**SUPPLIED TEXT**

━━━

- Born: Chaim Weiner February 12, 1927 (age 99) Detroit, Michigan, U.S.
- Occupation: Actor
- Years active: 1955–present
- Spouse(s): Ethel Winant (m. 1951-1971) (divorced) (3 children) Paula Davis (m. 1993-present) (1 child)

= H. M. Wynant =

American film and television actor (born 1927)

H. M. Wynant (born Chaim Weiner; ) is an American film and television actor.

==Life and career==

Wynant was born in Detroit, Michigan to Bessie and Jacob Weiner from Zabłotów, Poland (present-day Zabolotiv, Ukraine). He made his feature film debut as a Native American in Samuel Fuller's Run of the Arrow (1957). The following year Wynant played Yellow Bull, a Sioux Indian, in the Walt Disney film Tonka.

His film credits include Run Silent, Run Deep (1958); The Slender Thread (1965); Track of Thunder (1967); The Helicopter Spies (1968); Marlowe (1969); Conquest of the Planet of the Apes (1972); The Horror at 37,000 Feet (1973); Hangar 18 (1980); Earthbound (1981); and Solar Crisis (1990). He played a villain who fought Elvis Presley in the 1963 film, It Happened at the World's Fair.

━━━

**DATA EXTRACT**
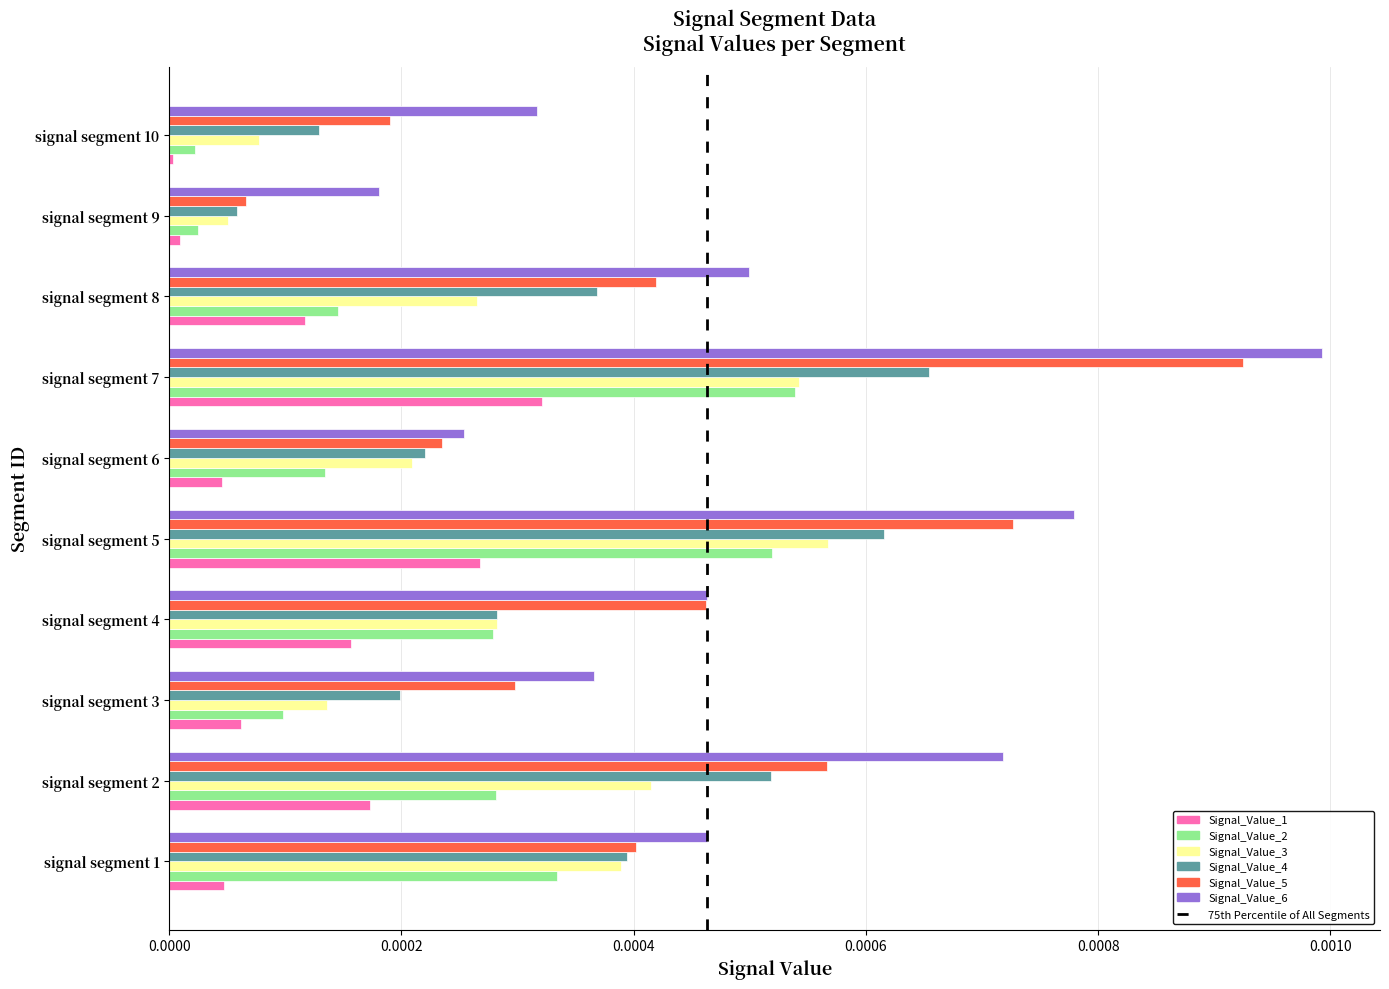

Between signal segment 1 and signal segment 9, which series saw the biggest shift?

Signal_Value_3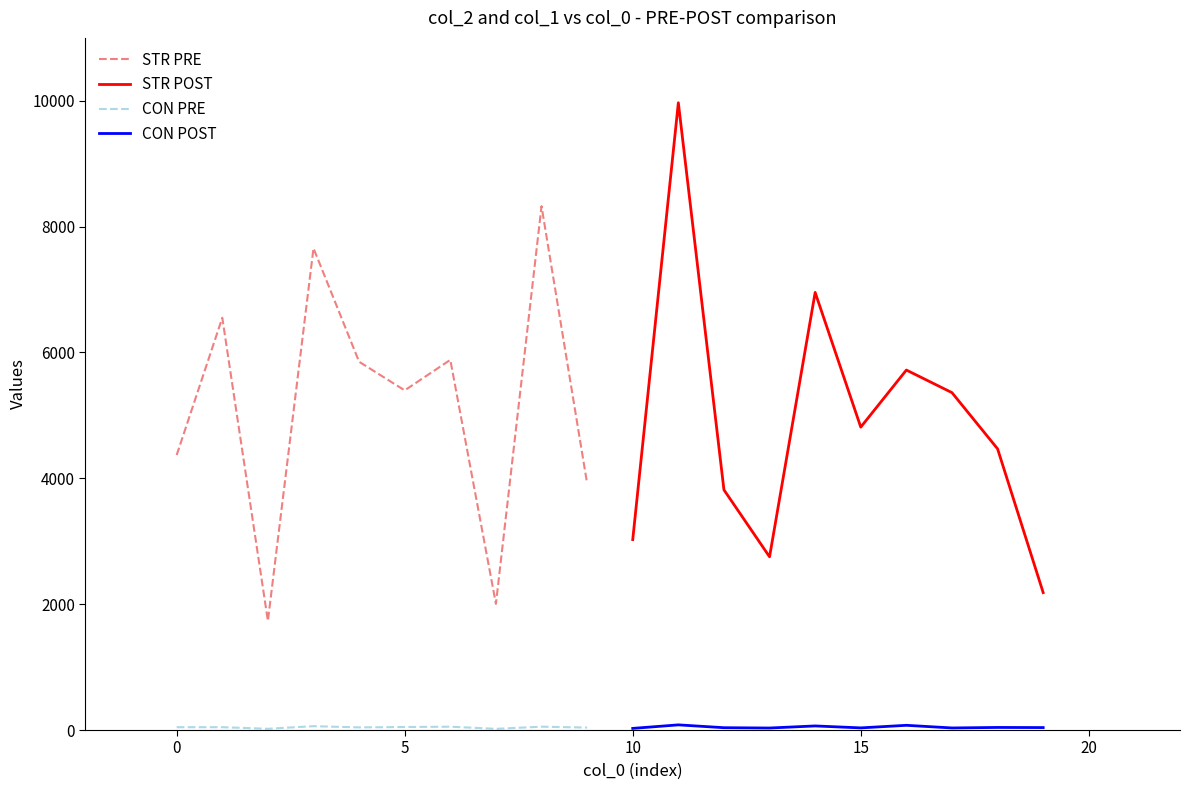

How many values in the STR POST series are below 4814?

5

━━━

**DIRECTIVE A**
Could you return the passage of the H. M. Wynant article from "- Occupation: Actor" to "actor (born 1927)", copied word for word?
**DIRECTIVE B**
Can you resume the H. M. Wynant article from the point where it stops?
The material has no connection to the H. M. Wynant article.

**TASK OUTPUT A**
- Occupation: Actor
- Years active: 1955–present
- Spouse(s): Ethel Winant (m. 1951-1971) (divorced) (3 children) Paula Davis (m. 1993-present) (1 child)

= H. M. Wynant =

American film and television actor (born 1927)

**TASK OUTPUT B**
Among his many television credits are appearances on shows such as Playhouse 90; Sugarfoot; Hawaiian Eye; Combat!; The Wild Wild West; Perry Mason (10 appearances); The Twilight Zone; Daniel Boone; Gunsmoke (8 appearances); Frontier Circus; Get Smart; Hawaii Five-O; The Big Valley; Hogan's Heroes; Bat Masterson; Mission: Impossible; Quincy, M.E.; and Dallas.

==Partial filmography==

- Alfred Hitchcock Presents (1956) (Season 2 Episode 3: "De Mortuis") - Truck Driver (credited as Haim Winant)
- Sweet Smell of Success (1957) - Patron at Toots Shor's (uncredited)
- Run of the Arrow (1957) - Crazy Wolf
- Decision at Sundown (1957) - Spanish
- Oregon Passage (1957) - Black Eagle
- Run Silent, Run Deep (1958) - Corpsman Hendrix (uncredited)
- Tonka (1958) - Yellow Bull
- Mike Hammer (1958) Episode "Stay Out Of Town" as gunman.
- It Happened at the World's Fair (1963) - Vince Bradley
- The Wheeler Dealers (1963) - Bo Bluedog (uncredited)
- The Slender Thread (1965) - Doctor Morris
- Get Smart (1967) (Season 2 Episode 27: "Pussycats Galore") - Frank Valentine
- Track of Thunder (1967) - Maxwell Carstairs
- The Search for the Evil One (1967)
- Sail to Glory (1967) - Captain Dick Brown
- The Helicopter Spies (1968) - The Aksoy Brothers (archive footage)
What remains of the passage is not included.